Niamh quickly disabused me of my misapprehension. “No, it wouldn’t,” they said. “Or shouldn’t be, anyway. The individual instrument packages are shut off when we switch them out, but the feed is routed through the aerostat, which has its own camera and instruments as well. The aerostat is not being swapped out, and it’s what out.”

“Does that happen a lot?”

“It’s been happening more. The aerostats are like any other machine, they’re finicky and they should probably be brought in for maintenance more than they are.” I grinned at this. “What?” Niamh asked at the grin.

“I’m listening to you complain about the aerostats like you knew they even existed six weeks ago.”

“Look, mate, time is weird over here.”

“Tom was telling me that just the other day.”

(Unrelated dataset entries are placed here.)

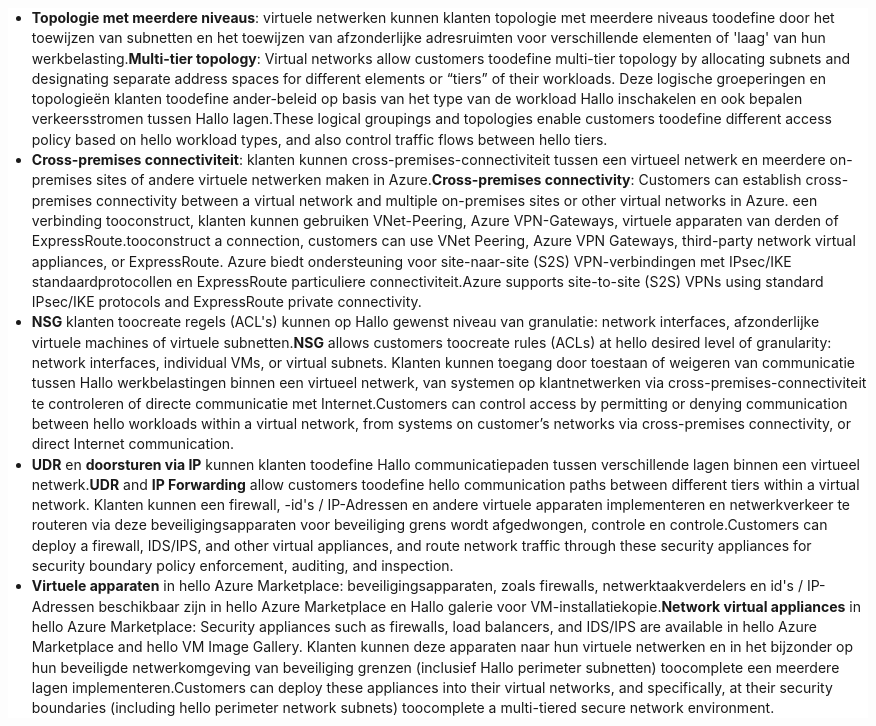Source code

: * <span data-ttu-id="4ab65-196">**Topologie met meerdere niveaus**: virtuele netwerken kunnen klanten topologie met meerdere niveaus toodefine door het toewijzen van subnetten en het toewijzen van afzonderlijke adresruimten voor verschillende elementen of 'laag' van hun werkbelasting.</span><span class="sxs-lookup"><span data-stu-id="4ab65-196">**Multi-tier topology**: Virtual networks allow customers toodefine multi-tier topology by allocating subnets and designating separate address spaces for different elements or “tiers” of their workloads.</span></span> <span data-ttu-id="4ab65-197">Deze logische groeperingen en topologieën klanten toodefine ander-beleid op basis van het type van de workload Hallo inschakelen en ook bepalen verkeersstromen tussen Hallo lagen.</span><span class="sxs-lookup"><span data-stu-id="4ab65-197">These logical groupings and topologies enable customers toodefine different access policy based on hello workload types, and also control traffic flows between hello tiers.</span></span>
* <span data-ttu-id="4ab65-198">**Cross-premises connectiviteit**: klanten kunnen cross-premises-connectiviteit tussen een virtueel netwerk en meerdere on-premises sites of andere virtuele netwerken maken in Azure.</span><span class="sxs-lookup"><span data-stu-id="4ab65-198">**Cross-premises connectivity**: Customers can establish cross-premises connectivity between a virtual network and multiple on-premises sites or other virtual networks in Azure.</span></span> <span data-ttu-id="4ab65-199">een verbinding tooconstruct, klanten kunnen gebruiken VNet-Peering, Azure VPN-Gateways, virtuele apparaten van derden of ExpressRoute.</span><span class="sxs-lookup"><span data-stu-id="4ab65-199">tooconstruct a connection, customers can use VNet Peering, Azure VPN Gateways, third-party network virtual appliances, or ExpressRoute.</span></span> <span data-ttu-id="4ab65-200">Azure biedt ondersteuning voor site-naar-site (S2S) VPN-verbindingen met IPsec/IKE standaardprotocollen en ExpressRoute particuliere connectiviteit.</span><span class="sxs-lookup"><span data-stu-id="4ab65-200">Azure supports site-to-site (S2S) VPNs using standard IPsec/IKE protocols and ExpressRoute private connectivity.</span></span>
* <span data-ttu-id="4ab65-201">**NSG** klanten toocreate regels (ACL's) kunnen op Hallo gewenst niveau van granulatie: network interfaces, afzonderlijke virtuele machines of virtuele subnetten.</span><span class="sxs-lookup"><span data-stu-id="4ab65-201">**NSG** allows customers toocreate rules (ACLs) at hello desired level of granularity: network interfaces, individual VMs, or virtual subnets.</span></span> <span data-ttu-id="4ab65-202">Klanten kunnen toegang door toestaan of weigeren van communicatie tussen Hallo werkbelastingen binnen een virtueel netwerk, van systemen op klantnetwerken via cross-premises-connectiviteit te controleren of directe communicatie met Internet.</span><span class="sxs-lookup"><span data-stu-id="4ab65-202">Customers can control access by permitting or denying communication between hello workloads within a virtual network, from systems on customer’s networks via cross-premises connectivity, or direct Internet communication.</span></span>
* <span data-ttu-id="4ab65-203">**UDR** en **doorsturen via IP** kunnen klanten toodefine Hallo communicatiepaden tussen verschillende lagen binnen een virtueel netwerk.</span><span class="sxs-lookup"><span data-stu-id="4ab65-203">**UDR** and **IP Forwarding** allow customers toodefine hello communication paths between different tiers within a virtual network.</span></span> <span data-ttu-id="4ab65-204">Klanten kunnen een firewall, -id's / IP-Adressen en andere virtuele apparaten implementeren en netwerkverkeer te routeren via deze beveiligingsapparaten voor beveiliging grens wordt afgedwongen, controle en controle.</span><span class="sxs-lookup"><span data-stu-id="4ab65-204">Customers can deploy a firewall, IDS/IPS, and other virtual appliances, and route network traffic through these security appliances for security boundary policy enforcement, auditing, and inspection.</span></span>
* <span data-ttu-id="4ab65-205">**Virtuele apparaten** in hello Azure Marketplace: beveiligingsapparaten, zoals firewalls, netwerktaakverdelers en id's / IP-Adressen beschikbaar zijn in hello Azure Marketplace en Hallo galerie voor VM-installatiekopie.</span><span class="sxs-lookup"><span data-stu-id="4ab65-205">**Network virtual appliances** in hello Azure Marketplace: Security appliances such as firewalls, load balancers, and IDS/IPS are available in hello Azure Marketplace and hello VM Image Gallery.</span></span> <span data-ttu-id="4ab65-206">Klanten kunnen deze apparaten naar hun virtuele netwerken en in het bijzonder op hun beveiligde netwerkomgeving van beveiliging grenzen (inclusief Hallo perimeter subnetten) toocomplete een meerdere lagen implementeren.</span><span class="sxs-lookup"><span data-stu-id="4ab65-206">Customers can deploy these appliances into their virtual networks, and specifically, at their security boundaries (including hello perimeter network subnets) toocomplete a multi-tiered secure network environment.</span></span>
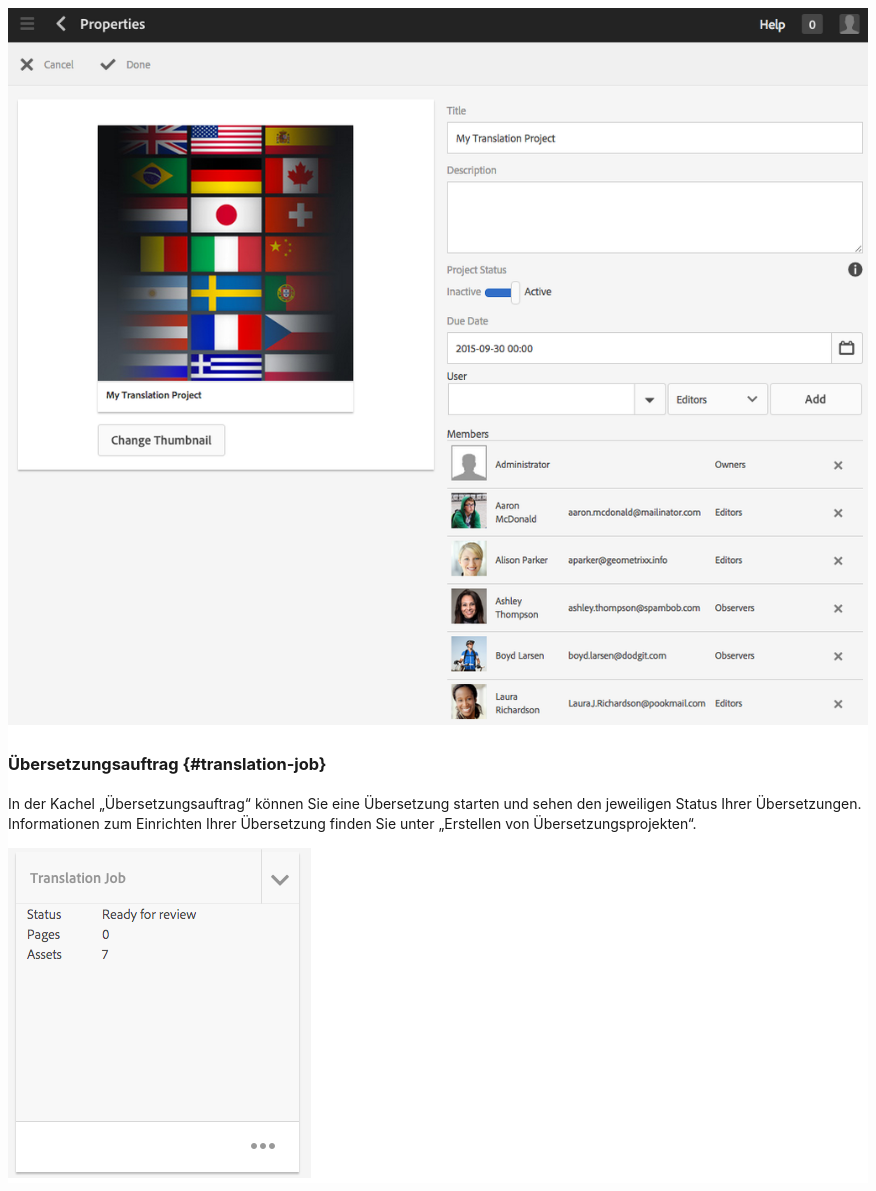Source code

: ![Team-Mitglieder zum Projekt hinzufügen](/help/sites-cloud/authoring/assets/projects-add-team.png)

### Übersetzungsauftrag {#translation-job}

In der Kachel „Übersetzungsauftrag“ können Sie eine Übersetzung starten und sehen den jeweiligen Status Ihrer Übersetzungen. Informationen zum Einrichten Ihrer Übersetzung finden Sie unter „Erstellen von Übersetzungsprojekten“. 

![Übersetzungsauftrag](/help/sites-cloud/authoring/assets/projects-translation-job.png)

“Also, I’m not wrong,” Niamh continued. “We’ve been using the same aerostat over Bella since she squatted her ass down there. That’s a long time. If we lose the feed from the aerostat, we can’t get the data from the instrument packs.”

“You’ll lose the data?”

“No, they all record locally if they can’t connect. But eventually their memory will max out, and then we’ll lose the data.” Niamh was grumpy about that. Having installed the previous instruments, they were proprietary of the data feed.